Termination time. Modern tool-less shielded jacks have closed the gap, yet crimping the drain wire, folding the foil and closing a metal housing still add perhaps 30 seconds per outlet. On a 2 000-port floor that equates to an extra day of labour.
Bonding and grounding. A shield does nothing unless it is bonded to the building’s supplementary bonding network (SBN). BS EN 50310:2020 stipulates ≤0.2 Ω impedance back to the main earth bar. Poorly executed bonds can create earth-loops that inject more noise than they remove.
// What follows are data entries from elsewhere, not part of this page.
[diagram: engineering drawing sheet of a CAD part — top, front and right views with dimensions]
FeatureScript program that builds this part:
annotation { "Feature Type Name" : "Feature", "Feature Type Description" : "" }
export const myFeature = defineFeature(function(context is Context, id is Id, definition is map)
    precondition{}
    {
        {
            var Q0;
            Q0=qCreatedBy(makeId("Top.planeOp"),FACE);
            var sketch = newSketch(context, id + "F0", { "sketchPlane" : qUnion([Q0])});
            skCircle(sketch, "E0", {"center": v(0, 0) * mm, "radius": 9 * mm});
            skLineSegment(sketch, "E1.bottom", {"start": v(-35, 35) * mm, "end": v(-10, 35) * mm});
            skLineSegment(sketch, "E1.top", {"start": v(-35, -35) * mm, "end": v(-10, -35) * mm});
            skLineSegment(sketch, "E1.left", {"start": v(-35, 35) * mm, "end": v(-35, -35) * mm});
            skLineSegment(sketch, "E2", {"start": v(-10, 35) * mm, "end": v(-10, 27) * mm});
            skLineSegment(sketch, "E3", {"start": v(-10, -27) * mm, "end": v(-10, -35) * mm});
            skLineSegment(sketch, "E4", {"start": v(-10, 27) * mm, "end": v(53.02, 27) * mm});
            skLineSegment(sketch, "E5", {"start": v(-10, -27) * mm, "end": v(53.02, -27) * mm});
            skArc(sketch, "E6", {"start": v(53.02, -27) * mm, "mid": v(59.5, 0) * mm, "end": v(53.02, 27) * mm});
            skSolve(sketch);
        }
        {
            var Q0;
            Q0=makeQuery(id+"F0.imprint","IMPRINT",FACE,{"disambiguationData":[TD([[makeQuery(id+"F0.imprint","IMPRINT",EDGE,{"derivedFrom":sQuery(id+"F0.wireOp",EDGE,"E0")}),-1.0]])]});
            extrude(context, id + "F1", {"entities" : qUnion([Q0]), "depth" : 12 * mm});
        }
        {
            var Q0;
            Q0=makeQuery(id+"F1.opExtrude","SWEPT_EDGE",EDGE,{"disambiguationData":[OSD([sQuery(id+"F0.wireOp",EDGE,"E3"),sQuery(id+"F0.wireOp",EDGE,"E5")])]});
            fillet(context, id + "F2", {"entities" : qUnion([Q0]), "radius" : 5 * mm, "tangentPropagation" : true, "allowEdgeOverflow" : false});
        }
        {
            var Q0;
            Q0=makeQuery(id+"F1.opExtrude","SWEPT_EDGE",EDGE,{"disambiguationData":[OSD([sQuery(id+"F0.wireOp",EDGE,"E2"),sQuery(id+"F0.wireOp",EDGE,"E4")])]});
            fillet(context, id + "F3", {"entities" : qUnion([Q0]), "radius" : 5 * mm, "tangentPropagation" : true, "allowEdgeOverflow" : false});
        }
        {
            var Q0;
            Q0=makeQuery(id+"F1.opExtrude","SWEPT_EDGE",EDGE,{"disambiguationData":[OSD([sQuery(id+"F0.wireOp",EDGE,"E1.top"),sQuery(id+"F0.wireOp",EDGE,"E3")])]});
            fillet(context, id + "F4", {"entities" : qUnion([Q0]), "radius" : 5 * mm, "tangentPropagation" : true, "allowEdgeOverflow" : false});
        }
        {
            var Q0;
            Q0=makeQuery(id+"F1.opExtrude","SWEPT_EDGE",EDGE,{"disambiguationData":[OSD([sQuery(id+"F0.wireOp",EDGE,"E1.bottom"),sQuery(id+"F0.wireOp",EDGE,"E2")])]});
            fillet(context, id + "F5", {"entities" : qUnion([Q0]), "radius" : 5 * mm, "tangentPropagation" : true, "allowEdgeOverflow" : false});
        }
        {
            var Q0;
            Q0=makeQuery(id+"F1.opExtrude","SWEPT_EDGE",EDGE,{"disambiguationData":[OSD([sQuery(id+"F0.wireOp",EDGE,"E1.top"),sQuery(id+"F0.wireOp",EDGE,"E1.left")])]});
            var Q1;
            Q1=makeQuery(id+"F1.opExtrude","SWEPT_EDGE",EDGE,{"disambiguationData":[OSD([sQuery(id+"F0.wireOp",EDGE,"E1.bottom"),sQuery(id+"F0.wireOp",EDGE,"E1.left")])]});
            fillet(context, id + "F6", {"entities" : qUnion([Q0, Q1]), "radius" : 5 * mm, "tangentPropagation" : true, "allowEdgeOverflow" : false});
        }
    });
If you choose STP, budget for proper earth bars and refer to our guide on equipotential bonding.
Connector mix-ups. Field staff sometimes mate UTP patch leads into STP panel ports, breaking the shield path. ACCL avoids that by colour-coding cords – grey for UTP, black for STP – and including it in the Data-Cabling Audit checklist.
Standards and accreditation – why “Category 6A” alone is not enough
ISO/IEC 11801 and BS EN 50173 treat shielded and unshielded systems as peers provided each passes its own performance class. That means a U/UTP channel can achieve Class EA just as an F/UTP can. Where shielded wins is coupling attenuation (aCa) and transfer impedance (ZT) – parameters the standards allow but do not mandate for compliance. Savvy specifiers therefore add these values in the Employer’s Requirements so contractors cannot down-spec after contract award.
For PoE++ projects you should also cite IEC 60512-99-002 (mating-cycle current-carrying capacity) because high current plus poor shielding equals melted connectors in worst-case fault loops.